A: The obvious answer is that discrimination against LGBTQ persons remains pervasive in housing, schools, public accommodations, services, and medical care. Some states bar such discrimination, but most do not, and federal law has been thrown into turmoil by HHS, DOJ, and DOE. Transgender and nonbinary youth, LGBTQ persons of color, and sex and gender minorities without higher education and good incomes are particularly vulnerable.

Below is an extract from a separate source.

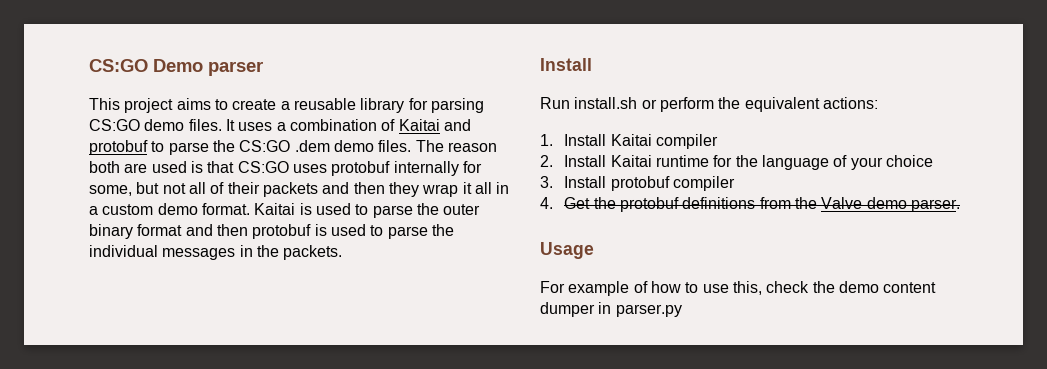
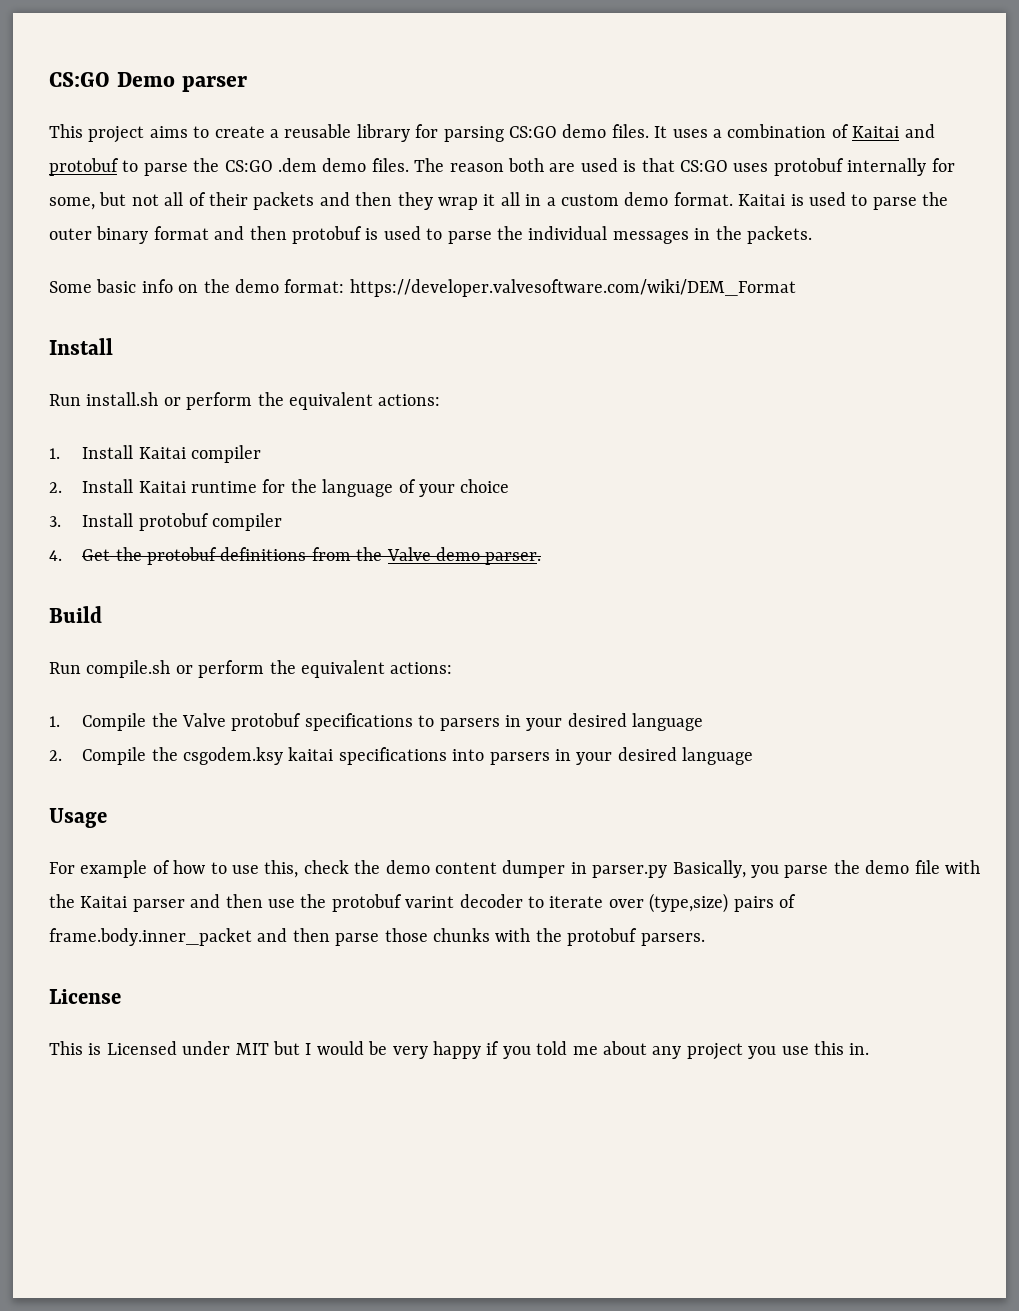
(343, 252) none -> [49,279,796,297] // Some basic info on the demo format: https://developer.valvesoftware.com/wiki/DEM_Format
(961, 205) none -> [49,606,102,623] [49,660,453,678] [49,713,704,731] [49,747,754,765] // Build // Run compile.sh or perform the equivalent actions: // 1. Compile the Valve protobuf specifications to parsers in your desired language // 2. Compile the csgodem.ksy kaitai specifications into parsers in your desired language
(682, 310) none -> [672,860,980,878] [49,893,796,913] [49,928,705,946] [49,989,121,1004] [49,1041,870,1060] Basically, you parse the demo file with the Kaitai parser and then use the protobuf varint decoder to iterate over (type,size) pairs of frame.body.inner_packet and then parse those chunks with the protobuf parsers. // License // This is Licensed under MIT but I would be very happy if you told me about any project you use this in.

Less obvious but just as important is that the government at all levels ought to be proactive — taking steps to head off and remedy physical violence, harassment, bullying, and defamation against LGBTQ persons. Bostock will empower organizations and activists seeking to reduce gender-based harassment in the workplace, but other forums for violence and abuse remain unregulated and even encouraged in some states.

Finally, and this is personal to me, I think it is important in this moment of advancement for the LGBTQ community to build bridges to more religious communities.  I am certain that most religious employers are happy to have LGBTQ employees and to treat them honorably.  My forthcoming book, Marriage Equality: From Outlaws to In-Laws (Yale University Press, August 2020), documents the evolution of American faith traditions since 2015.  Yet many religious employers still have concerns and limitations that are sincere, and I’d support local efforts to work through disagreements without recourse to legal penalties. Also, I support efforts like the 2015 Utah law to expand anti-discrimination protections for LGBTQ persons while at the same time recognizing limited religion-based allowances. I have some common ground with Justice Kavanaugh’s dissent in Bostock, to the extent I think legislators do a better job than judges in accommodating colliding needs of gay equality and religious liberty.